PROBLEM REQUIREMENTS →
Please extract the lines from the start of the items up to and including the line with "начинать темы", and reproduce them without any changes.

----- RECORDED DATA

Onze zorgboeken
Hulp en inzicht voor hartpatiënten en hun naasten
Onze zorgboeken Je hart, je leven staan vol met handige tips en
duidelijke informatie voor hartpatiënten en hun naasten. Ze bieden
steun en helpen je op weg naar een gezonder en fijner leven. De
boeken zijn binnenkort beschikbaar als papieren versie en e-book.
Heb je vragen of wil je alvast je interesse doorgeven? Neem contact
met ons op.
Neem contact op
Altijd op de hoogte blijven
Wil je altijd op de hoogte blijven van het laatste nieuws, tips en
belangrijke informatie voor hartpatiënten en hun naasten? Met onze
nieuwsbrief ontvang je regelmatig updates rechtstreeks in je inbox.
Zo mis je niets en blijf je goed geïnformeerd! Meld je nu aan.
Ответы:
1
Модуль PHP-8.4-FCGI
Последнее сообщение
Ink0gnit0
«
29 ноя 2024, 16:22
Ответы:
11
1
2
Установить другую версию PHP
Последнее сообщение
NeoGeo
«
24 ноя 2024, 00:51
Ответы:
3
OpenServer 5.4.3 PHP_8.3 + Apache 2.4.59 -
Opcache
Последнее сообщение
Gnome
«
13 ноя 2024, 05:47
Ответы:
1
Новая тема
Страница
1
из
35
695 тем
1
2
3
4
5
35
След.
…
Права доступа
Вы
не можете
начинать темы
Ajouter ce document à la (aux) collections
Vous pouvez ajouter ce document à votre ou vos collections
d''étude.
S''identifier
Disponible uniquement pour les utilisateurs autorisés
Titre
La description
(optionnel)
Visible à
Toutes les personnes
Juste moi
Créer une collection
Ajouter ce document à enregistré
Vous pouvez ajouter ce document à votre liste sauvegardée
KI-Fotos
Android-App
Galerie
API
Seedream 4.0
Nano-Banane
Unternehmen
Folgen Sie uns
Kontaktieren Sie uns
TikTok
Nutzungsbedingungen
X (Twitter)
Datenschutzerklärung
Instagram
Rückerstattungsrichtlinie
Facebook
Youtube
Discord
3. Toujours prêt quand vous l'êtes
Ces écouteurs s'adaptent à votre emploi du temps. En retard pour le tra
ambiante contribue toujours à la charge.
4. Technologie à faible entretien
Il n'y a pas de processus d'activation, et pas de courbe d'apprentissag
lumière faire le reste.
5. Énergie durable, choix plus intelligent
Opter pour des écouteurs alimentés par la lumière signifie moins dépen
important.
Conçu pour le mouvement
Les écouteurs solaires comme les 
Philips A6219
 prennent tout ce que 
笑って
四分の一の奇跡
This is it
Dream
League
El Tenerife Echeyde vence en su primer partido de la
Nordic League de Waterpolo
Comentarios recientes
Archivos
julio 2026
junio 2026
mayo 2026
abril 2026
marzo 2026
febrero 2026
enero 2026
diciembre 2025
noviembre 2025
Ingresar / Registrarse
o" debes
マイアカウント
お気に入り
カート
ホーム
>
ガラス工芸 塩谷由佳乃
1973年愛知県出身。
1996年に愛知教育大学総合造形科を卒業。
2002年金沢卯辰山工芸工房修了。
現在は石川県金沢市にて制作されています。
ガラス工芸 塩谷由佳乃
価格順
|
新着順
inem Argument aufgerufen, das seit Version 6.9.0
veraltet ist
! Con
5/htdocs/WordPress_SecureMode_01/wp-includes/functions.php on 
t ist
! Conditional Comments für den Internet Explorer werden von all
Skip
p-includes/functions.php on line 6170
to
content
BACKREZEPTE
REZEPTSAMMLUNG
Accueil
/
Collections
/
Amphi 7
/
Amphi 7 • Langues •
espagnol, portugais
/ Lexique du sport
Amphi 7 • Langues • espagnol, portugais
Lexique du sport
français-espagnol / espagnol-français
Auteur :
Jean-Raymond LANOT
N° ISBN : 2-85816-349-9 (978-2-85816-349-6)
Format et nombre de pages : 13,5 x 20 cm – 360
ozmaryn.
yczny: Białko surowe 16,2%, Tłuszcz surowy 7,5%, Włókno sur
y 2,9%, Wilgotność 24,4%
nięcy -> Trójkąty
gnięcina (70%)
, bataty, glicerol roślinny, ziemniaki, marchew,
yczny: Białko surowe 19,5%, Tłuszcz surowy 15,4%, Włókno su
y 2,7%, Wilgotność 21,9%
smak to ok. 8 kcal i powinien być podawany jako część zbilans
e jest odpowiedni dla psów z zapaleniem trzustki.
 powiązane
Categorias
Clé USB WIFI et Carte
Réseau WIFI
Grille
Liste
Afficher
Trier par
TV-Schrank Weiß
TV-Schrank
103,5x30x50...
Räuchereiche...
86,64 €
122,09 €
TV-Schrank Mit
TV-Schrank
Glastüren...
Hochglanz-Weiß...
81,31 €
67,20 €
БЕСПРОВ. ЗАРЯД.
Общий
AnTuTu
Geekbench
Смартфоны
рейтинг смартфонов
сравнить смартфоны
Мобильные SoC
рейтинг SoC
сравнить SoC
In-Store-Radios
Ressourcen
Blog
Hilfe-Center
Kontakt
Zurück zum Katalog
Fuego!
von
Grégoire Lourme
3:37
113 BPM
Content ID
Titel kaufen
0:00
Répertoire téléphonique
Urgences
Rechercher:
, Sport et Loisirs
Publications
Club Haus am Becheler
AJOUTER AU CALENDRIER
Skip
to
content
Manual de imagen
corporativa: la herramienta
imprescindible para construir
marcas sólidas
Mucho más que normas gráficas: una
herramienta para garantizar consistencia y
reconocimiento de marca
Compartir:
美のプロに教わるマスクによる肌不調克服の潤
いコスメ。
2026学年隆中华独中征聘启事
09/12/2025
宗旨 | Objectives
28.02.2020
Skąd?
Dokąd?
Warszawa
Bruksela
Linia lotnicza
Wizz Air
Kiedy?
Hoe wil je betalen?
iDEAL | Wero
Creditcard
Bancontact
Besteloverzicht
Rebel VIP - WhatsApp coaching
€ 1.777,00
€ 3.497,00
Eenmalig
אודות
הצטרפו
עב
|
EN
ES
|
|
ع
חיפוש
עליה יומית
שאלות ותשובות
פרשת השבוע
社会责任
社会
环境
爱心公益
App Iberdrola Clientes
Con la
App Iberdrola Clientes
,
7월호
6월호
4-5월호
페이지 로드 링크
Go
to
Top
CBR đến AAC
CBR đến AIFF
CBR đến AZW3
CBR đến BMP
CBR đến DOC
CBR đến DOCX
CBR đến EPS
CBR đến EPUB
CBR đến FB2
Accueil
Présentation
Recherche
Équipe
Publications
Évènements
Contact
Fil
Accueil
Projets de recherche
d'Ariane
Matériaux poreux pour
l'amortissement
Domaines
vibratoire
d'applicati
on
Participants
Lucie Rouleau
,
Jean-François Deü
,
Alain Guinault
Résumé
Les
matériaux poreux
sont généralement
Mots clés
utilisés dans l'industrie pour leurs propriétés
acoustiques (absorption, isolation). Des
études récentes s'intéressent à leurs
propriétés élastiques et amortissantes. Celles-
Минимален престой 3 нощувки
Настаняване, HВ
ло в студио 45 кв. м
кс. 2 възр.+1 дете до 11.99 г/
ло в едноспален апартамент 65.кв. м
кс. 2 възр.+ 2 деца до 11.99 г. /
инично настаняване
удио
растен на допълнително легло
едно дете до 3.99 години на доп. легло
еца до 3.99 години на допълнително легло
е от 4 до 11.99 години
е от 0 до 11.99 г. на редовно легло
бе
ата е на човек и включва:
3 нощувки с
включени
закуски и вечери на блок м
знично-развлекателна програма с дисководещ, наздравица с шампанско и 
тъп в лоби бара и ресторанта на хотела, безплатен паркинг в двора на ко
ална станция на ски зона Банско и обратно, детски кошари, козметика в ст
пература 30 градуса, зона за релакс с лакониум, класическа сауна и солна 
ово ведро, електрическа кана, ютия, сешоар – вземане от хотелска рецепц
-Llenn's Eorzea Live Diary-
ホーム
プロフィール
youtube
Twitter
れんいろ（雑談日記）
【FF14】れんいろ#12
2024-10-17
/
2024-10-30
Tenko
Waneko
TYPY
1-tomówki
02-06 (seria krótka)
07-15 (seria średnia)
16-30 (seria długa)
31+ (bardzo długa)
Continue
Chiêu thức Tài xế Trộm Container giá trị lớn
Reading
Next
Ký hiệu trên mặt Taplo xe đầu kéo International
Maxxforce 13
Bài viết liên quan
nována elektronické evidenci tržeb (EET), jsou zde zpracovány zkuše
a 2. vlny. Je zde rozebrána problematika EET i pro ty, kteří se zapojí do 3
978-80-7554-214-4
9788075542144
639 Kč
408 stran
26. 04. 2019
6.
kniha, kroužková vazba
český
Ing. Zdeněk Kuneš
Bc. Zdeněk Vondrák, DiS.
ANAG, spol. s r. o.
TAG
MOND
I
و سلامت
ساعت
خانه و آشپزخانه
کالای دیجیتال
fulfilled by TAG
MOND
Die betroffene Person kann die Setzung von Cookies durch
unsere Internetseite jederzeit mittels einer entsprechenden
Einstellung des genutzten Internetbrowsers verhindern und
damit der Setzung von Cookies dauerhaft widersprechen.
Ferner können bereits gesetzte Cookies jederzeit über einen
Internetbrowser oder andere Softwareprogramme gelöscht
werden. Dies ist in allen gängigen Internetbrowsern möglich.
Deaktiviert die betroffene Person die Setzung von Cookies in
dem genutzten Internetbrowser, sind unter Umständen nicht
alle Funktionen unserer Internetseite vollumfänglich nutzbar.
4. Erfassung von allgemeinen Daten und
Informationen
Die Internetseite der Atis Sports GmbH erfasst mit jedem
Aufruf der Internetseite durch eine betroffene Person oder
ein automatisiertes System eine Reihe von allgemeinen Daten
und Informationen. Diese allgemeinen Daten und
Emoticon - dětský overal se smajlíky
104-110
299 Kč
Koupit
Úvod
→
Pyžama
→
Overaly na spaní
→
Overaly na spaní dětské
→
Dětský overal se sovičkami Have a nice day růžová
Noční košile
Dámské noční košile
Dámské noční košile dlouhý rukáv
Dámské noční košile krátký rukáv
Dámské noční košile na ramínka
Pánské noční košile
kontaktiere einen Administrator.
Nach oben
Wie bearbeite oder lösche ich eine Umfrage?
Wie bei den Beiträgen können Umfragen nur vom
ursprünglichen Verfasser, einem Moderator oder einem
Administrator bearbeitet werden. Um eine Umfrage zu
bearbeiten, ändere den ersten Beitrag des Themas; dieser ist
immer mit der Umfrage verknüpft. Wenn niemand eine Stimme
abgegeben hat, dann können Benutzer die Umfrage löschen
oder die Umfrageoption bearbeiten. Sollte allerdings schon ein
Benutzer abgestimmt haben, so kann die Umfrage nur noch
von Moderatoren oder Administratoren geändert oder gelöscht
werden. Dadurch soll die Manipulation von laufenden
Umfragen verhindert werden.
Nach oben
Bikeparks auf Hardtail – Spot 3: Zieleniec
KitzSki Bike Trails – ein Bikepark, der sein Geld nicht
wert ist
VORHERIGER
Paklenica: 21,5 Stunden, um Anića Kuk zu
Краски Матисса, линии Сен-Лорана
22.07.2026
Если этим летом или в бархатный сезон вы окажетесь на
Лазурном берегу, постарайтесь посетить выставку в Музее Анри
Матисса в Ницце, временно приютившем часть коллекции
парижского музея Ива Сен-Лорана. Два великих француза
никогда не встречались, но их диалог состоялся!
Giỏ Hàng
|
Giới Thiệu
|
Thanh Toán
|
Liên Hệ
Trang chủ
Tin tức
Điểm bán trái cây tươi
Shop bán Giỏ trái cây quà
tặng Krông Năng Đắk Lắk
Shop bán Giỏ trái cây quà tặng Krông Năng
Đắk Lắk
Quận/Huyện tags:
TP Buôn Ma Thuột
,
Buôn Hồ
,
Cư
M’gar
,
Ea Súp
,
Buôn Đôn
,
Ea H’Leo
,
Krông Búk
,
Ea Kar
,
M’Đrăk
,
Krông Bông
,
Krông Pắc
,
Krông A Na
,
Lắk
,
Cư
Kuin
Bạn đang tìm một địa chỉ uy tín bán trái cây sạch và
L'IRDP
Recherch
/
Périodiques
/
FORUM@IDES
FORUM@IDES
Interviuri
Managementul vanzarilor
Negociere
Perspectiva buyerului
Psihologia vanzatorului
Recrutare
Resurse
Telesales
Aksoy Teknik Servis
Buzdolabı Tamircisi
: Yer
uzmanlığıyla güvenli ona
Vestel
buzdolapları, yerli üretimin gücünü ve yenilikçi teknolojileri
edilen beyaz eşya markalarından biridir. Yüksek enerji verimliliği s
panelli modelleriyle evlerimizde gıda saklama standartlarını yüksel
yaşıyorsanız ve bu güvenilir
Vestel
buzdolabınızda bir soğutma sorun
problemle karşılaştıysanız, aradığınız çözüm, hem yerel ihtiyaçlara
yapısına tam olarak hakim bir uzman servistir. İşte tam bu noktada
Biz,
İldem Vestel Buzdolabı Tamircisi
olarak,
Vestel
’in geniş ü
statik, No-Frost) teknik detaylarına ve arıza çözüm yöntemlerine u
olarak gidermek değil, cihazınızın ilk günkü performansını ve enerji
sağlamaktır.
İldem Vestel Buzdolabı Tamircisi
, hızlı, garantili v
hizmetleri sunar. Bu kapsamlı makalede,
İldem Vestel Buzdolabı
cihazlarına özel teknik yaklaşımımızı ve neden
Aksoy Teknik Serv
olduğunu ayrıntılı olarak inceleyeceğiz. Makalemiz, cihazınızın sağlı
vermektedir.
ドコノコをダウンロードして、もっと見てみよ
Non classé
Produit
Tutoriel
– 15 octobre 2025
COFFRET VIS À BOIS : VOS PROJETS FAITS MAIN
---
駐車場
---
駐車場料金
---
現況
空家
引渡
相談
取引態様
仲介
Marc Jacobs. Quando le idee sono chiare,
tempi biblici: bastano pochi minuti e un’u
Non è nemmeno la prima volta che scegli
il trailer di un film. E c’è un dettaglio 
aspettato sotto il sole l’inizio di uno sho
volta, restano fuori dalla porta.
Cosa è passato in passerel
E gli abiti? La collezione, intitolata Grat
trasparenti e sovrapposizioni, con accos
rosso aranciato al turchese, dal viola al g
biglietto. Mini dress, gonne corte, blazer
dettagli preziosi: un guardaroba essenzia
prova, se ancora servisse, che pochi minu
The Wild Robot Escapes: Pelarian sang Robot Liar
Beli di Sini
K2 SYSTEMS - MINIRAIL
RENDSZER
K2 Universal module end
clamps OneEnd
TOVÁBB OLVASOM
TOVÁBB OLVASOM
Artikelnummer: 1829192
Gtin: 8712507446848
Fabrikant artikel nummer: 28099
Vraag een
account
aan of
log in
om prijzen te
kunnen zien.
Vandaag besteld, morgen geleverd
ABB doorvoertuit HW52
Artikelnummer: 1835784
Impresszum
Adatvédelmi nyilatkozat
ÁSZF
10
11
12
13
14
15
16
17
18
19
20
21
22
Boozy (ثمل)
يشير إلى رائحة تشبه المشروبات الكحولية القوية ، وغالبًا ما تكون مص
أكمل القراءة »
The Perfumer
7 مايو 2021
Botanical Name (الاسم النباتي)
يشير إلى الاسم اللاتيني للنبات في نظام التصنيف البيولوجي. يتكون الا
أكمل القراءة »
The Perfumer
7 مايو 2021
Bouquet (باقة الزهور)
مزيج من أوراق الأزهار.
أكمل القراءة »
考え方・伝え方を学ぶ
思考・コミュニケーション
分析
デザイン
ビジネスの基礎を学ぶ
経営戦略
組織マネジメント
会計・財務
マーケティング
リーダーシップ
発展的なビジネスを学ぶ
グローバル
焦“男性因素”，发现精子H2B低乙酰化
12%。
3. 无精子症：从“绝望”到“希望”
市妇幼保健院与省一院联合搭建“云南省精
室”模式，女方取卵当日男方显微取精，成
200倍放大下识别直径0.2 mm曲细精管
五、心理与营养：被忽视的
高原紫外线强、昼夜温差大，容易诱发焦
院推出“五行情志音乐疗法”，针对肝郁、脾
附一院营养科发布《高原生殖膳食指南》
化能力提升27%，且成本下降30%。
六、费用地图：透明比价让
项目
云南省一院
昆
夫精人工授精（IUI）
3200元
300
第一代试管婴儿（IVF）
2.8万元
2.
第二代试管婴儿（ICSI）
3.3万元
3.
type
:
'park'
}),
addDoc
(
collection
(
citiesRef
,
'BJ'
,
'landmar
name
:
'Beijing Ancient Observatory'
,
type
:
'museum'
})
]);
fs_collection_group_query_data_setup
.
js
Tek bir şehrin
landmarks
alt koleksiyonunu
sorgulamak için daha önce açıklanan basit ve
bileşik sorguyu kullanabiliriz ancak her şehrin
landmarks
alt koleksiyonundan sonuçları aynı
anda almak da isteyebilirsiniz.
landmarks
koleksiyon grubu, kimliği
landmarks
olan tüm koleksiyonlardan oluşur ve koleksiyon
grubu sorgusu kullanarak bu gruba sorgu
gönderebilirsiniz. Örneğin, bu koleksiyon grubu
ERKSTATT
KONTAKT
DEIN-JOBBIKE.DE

----------

RESULT OF THE TASK →
Onze zorgboeken
Hulp en inzicht voor hartpatiënten en hun naasten
Onze zorgboeken Je hart, je leven staan vol met handige tips en
duidelijke informatie voor hartpatiënten en hun naasten. Ze bieden
steun en helpen je op weg naar een gezonder en fijner leven. De
boeken zijn binnenkort beschikbaar als papieren versie en e-book.
Heb je vragen of wil je alvast je interesse doorgeven? Neem contact
met ons op.
Neem contact op
Altijd op de hoogte blijven
Wil je altijd op de hoogte blijven van het laatste nieuws, tips en
belangrijke informatie voor hartpatiënten en hun naasten? Met onze
nieuwsbrief ontvang je regelmatig updates rechtstreeks in je inbox.
Zo mis je niets en blijf je goed geïnformeerd! Meld je nu aan.
Ответы:
1
Модуль PHP-8.4-FCGI
Последнее сообщение
Ink0gnit0
«
29 ноя 2024, 16:22
Ответы:
11
1
2
Установить другую версию PHP
Последнее сообщение
NeoGeo
«
24 ноя 2024, 00:51
Ответы:
3
OpenServer 5.4.3 PHP_8.3 + Apache 2.4.59 -
Opcache
Последнее сообщение
Gnome
«
13 ноя 2024, 05:47
Ответы:
1
Новая тема
Страница
1
из
35
695 тем
1
2
3
4
5
35
След.
…
Права доступа
Вы
не можете
начинать темы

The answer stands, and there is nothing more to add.